Zuviel Sulfat und Eisenhydroxid in die Spree

Denn im hohen Gras können sich Heuschrecken, Mäuse und Frösche gut verstecken. Monokulturen und Pestizide sind für Insekten und Vögel überall ein Problem. Doch im Spreewald kommt noch eine besondere Belastung dazu: Die Spree entspringt in der sächsischen Lausitz, im Braunkohlegebiet. Die Tagebaue wurden nach der Wende stillgelegt.

Der Spiegel des für die Kohleförderung abgepumpten Grundwassers steigt seitdem wieder und schwemmt Sulfat und Eisenhydroxid in die Spree.

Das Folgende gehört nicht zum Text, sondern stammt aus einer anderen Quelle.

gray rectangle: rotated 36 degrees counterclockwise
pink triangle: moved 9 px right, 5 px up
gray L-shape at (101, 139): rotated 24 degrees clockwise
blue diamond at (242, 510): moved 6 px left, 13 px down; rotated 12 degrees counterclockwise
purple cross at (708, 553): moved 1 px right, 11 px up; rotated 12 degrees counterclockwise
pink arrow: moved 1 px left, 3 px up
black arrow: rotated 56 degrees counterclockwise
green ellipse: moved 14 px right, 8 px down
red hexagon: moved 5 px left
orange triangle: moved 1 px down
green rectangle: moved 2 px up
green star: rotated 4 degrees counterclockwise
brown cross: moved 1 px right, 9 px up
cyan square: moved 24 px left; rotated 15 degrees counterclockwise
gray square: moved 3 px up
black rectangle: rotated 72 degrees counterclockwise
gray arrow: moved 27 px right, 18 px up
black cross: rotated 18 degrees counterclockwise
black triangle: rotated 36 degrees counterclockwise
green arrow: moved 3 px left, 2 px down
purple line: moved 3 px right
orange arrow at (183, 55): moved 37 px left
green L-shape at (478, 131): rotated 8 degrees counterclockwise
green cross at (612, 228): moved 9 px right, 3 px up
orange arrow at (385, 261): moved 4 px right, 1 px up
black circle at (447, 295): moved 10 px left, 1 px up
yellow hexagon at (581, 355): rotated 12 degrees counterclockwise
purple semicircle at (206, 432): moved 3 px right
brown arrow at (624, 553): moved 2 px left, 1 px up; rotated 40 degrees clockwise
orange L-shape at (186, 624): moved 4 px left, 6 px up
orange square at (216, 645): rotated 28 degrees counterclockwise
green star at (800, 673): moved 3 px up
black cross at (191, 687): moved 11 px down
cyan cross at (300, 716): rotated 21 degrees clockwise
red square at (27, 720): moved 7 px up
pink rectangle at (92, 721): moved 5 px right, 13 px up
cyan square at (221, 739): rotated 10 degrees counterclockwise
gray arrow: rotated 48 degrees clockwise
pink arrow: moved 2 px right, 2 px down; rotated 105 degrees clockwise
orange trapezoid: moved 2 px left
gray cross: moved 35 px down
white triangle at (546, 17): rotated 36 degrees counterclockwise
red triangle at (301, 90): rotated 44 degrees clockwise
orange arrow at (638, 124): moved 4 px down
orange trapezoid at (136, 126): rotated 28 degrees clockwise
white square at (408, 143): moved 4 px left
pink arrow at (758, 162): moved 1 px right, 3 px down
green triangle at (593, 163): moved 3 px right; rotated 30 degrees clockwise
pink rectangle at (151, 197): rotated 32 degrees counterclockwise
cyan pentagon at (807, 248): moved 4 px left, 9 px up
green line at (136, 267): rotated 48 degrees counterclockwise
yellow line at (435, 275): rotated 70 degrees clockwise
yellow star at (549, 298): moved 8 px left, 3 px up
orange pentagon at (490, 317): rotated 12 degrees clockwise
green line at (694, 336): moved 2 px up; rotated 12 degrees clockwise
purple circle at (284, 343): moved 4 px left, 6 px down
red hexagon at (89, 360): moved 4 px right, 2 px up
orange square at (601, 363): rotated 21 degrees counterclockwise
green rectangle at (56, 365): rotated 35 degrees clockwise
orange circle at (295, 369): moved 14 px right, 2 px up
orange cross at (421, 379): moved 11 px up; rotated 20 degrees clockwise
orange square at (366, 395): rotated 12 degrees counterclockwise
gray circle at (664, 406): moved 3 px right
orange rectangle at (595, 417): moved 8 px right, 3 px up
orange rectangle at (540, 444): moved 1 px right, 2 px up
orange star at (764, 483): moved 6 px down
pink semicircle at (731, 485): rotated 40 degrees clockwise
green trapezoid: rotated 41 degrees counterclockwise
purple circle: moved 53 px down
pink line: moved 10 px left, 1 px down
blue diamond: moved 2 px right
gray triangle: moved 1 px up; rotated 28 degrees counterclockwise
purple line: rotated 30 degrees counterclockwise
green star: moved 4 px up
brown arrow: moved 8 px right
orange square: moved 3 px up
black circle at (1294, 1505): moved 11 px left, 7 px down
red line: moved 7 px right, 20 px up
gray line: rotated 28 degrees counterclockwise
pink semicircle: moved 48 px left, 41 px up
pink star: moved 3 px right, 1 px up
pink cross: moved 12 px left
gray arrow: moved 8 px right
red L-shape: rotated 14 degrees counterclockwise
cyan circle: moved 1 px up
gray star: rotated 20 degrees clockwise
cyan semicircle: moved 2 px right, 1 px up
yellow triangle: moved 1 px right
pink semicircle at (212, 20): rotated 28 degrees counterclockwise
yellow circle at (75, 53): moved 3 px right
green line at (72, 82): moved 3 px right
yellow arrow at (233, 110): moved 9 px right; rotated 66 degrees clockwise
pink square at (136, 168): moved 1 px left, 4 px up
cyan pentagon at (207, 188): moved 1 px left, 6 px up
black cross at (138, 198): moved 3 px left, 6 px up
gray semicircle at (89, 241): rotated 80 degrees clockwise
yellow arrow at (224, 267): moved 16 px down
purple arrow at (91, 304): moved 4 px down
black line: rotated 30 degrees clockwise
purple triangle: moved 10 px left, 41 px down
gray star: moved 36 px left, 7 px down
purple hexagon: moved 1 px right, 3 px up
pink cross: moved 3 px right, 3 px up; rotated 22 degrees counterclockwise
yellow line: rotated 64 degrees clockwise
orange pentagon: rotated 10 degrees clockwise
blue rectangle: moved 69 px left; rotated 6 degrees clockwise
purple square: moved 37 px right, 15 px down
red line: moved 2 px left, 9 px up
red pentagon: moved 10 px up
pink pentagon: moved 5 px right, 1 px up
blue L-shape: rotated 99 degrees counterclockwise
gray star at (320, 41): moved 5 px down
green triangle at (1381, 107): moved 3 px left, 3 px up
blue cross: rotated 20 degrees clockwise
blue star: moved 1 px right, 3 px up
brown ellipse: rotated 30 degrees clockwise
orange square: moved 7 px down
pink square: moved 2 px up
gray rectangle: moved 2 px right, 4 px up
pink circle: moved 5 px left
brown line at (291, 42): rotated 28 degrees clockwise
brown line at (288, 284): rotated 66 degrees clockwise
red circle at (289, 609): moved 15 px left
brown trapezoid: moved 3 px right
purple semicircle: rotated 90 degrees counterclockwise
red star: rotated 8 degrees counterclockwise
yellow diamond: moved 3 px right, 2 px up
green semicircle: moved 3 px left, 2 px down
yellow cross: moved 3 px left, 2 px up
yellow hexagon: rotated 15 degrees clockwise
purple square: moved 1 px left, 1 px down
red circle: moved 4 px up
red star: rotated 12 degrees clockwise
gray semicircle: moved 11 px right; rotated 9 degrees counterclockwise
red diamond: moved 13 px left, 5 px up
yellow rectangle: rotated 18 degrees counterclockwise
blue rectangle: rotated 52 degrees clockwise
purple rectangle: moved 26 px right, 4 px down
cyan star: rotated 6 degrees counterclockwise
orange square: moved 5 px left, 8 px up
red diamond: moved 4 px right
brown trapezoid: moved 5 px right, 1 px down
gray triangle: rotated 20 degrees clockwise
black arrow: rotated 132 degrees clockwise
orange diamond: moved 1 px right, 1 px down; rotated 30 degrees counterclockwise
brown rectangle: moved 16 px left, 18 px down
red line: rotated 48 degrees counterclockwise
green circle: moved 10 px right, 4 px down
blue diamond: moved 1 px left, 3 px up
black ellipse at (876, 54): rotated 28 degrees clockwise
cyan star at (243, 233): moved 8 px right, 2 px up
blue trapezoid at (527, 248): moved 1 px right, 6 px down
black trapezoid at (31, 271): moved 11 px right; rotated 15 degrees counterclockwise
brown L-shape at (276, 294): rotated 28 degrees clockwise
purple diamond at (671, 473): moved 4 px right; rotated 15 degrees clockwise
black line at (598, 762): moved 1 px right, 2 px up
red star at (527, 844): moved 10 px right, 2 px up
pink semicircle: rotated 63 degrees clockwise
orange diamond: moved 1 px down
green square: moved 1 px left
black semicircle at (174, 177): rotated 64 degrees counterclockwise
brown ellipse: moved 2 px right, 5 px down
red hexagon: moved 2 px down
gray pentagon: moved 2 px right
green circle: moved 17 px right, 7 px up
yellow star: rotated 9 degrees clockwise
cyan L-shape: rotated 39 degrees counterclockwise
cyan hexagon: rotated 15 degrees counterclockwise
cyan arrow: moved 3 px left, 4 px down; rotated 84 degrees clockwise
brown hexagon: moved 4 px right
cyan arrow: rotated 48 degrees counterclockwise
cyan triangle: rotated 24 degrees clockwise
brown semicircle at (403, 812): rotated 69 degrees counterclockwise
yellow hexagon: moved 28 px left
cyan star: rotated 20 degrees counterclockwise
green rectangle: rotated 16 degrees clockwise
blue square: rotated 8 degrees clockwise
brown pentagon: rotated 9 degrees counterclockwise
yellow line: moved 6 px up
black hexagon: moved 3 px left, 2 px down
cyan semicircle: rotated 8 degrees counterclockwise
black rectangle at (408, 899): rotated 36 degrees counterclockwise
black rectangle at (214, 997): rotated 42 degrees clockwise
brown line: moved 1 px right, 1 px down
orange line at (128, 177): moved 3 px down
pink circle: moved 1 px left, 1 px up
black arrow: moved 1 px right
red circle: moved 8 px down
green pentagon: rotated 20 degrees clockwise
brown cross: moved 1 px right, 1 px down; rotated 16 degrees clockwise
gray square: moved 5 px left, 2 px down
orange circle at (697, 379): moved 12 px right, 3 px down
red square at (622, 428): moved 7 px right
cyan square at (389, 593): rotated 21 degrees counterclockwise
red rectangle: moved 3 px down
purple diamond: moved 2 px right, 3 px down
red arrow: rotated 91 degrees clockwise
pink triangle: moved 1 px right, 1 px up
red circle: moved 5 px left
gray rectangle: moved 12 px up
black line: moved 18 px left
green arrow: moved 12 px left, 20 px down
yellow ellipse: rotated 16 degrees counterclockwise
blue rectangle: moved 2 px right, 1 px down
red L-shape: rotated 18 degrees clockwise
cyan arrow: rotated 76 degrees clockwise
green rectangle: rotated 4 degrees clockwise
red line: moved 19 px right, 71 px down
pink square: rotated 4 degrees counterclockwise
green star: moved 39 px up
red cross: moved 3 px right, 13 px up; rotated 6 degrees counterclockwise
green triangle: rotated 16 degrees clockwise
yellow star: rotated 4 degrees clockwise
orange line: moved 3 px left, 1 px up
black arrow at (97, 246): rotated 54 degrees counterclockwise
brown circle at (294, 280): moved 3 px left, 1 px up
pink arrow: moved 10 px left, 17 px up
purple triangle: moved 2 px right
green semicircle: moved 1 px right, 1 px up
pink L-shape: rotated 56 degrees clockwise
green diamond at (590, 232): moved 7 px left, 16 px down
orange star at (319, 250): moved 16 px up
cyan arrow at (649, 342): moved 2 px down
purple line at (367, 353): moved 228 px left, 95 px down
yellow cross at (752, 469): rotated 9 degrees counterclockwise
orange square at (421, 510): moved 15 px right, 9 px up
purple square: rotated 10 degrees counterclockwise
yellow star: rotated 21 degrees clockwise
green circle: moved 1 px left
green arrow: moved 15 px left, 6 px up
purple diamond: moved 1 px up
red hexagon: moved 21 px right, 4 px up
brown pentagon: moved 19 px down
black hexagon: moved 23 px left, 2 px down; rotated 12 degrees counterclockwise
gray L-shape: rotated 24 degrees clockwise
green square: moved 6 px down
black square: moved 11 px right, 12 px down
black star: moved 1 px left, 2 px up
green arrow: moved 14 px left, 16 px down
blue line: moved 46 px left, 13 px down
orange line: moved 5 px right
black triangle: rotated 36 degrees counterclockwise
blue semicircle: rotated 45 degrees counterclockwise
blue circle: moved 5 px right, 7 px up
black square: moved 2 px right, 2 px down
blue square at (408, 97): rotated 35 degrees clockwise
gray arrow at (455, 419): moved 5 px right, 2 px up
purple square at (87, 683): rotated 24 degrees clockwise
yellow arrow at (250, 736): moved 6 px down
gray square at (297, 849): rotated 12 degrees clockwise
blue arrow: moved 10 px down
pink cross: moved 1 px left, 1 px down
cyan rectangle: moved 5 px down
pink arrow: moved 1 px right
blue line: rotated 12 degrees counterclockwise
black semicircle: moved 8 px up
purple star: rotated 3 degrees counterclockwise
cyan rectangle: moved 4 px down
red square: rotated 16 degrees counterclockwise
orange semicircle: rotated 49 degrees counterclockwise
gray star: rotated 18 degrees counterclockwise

Das Eisen in Form von rotbraunem Schlamm tötet Mikroorganismen und Fischlarven. Solch belastete Fließe seien ökologisch quasi tot, klagt das "Aktionsbündnis Klare Spree".

Zu wenig Storchküken

Ein Paar Weißstörche mit ihren zwei Metern Flügelspannweite brütet derzeit im Storchennest neben der Freiwilligen Feuerwehr des Spreewaldörfchens Raddusch. Bernd Elsner legt den Kopf in den Nacken, schaut besorgt zum Nest oben auf einem hohen Mast empor. Die Reproduktionsrate der Weißstörche sei zu gering, klagt er.

"Es wird brenzlig, im Moment sieht man ja die Abnahme, man hat ja die Nachzucht nicht. Wir haben circa ein Junges pro Nest, oder 1,2, und wir brauchen 1,4, bis 1,6, um die Population zu erhalten."

Vogelschützer Bernd Elsner und seinen Mitstreitern bleibt da nur zu hoffen, dass es trotz all dieser Widrigkeiten in diesem Jahr dennoch genug Storchenküken schaffen, groß zu werden.